Mas e as memórias? “Boas, excelentes, mas acabou-se. Nem fiquei assim no Mundial-86, quando o México de Hugo Sánchez foi eliminado pela RFA nos quartos-de-final. O jogo foi em Monterrey e fui lá ver. Foram 120 minutos de futebol físico e musculado. Interessantíssimo, e o árbitro anulou-nos um golo de que, por muitas repetições que passem, ainda hoje não se percebeu a irregularidade. Foi 0-0, e só se resolveu nos penáltis. Nem aí fiquei tão mal.”

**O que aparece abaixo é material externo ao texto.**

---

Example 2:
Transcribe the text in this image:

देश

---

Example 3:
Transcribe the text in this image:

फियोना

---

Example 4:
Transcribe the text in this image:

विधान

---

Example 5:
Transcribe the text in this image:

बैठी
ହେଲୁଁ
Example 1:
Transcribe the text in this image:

Pronto, pronto, já passou. O i faz de psiquiatra e senta Toscana num divã para que ele possa voltar a adorar o futebol. A palavra-chave é Eusébio. ‘Quando ele chegou a Monterrey, foi o caos, uma explosão de alegria. Ele já tinha 33 anos mas era O Eusébio, com “o” maiúsculo. E uma vez aconteceu-me isto, que marcou a minha vida da forma mais simples e original. Como o próprio Eusébio, um homem simples e original. Senão, veja lá: em 1975, estava a pedir boleia para ir para o Centro quando um carro parou, abriu o vidro e era O Eusébio. Perguntou-me se queria boleia para a cidade (Sul), que nada tinha a ver com o Centro (Norte), e eu disse que sim. A figura d’O Eusébio levou-me a entrar no carro. A viagem foi rápida, uns sete/oito minutos, e eu é que falei a maior parte do tempo, de tão deslumbrado que estava com aquela atitude da boleia, com a presença dele.’

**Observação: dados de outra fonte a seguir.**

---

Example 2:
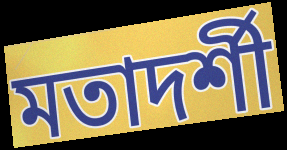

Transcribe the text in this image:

মতাদর্শী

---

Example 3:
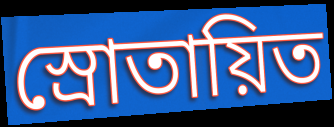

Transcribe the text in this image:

স্রোতায়িত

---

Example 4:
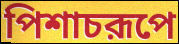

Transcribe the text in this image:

পিশাচরূপে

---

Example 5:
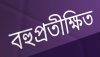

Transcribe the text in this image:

বহুপ্রতীক্ষিত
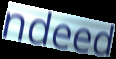
ndeed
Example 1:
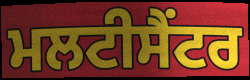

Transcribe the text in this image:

ਮਲਟੀਸੈਂਟਰ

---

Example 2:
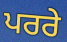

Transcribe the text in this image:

ਪਰਰੇ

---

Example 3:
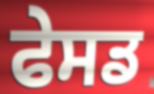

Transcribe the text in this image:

‘Lembro-me de lhe ter perguntado sobre os quatro golos à Coreia do Norte nos quartos-de-final do Mundial-66 e de ele ter respondido que nessa altura se sentia em forma e apoiado por uma equipa fora de série, o que ajudou a transformar uma derrota de 3-0 numa vitória de 5-3. A resposta foi a mais humilde possível. O seu tom de voz não se alterou um segundo e manteve os olhos na estrada. Lembro-me disso porque… sei lá… estava à espera de uma explicação gestual, efusiva, triunfal. Mas não. Disse aquilo dos quatro golos num jogo do Mundial com uma tranquilidade impossível de imaginar. Ele continua assim?”, pergunta Toscana. A resposta podia vir da nossa parte, mas preferimos dar a conhecer a versão de Eusébio.
Quando atende o telemóvel e ouve a história, Eusébio despeja tudo o que lhe vem à cabeça sobre a aventura em Monterrey. “Como é que ele se chama? Toscana? Não me lembro, mas eu sempre quis ajudar toda a gente. Se visse uma pessoa a pedir boleia, parava e fazia-lhe a pergunta do ‘para onde vais?’. Agora também não sou maluco e não dava boleia a pessoas que não conhecia nem àquelas que só pelo olhar dava para ver o que eram. O que acho estranho é esse nome não me dizer nada, porque podia ser filho de alguém do clube. Desse episódio em concreto não me lembro. O que sei é que o meu carro em Monterrey era um Chevrolet Sport, que tinha comprado no Texas. Levei-o para o México porque o adorava. Mais tarde vendi-o ao presidente do Monterrey que, pelos vistos, gostava tanto dele como eu. Grande carro. Gostava de o conduzir novamente para sentir aquela força. Bons tempos”, recorda, nesta singular viagem ao passado, Eusébio, que vive em Lisboa, a cidade que hoje (e até sába[1]do, 17) recebe David Toscana. Os dois novamente juntos. E à boleia do i.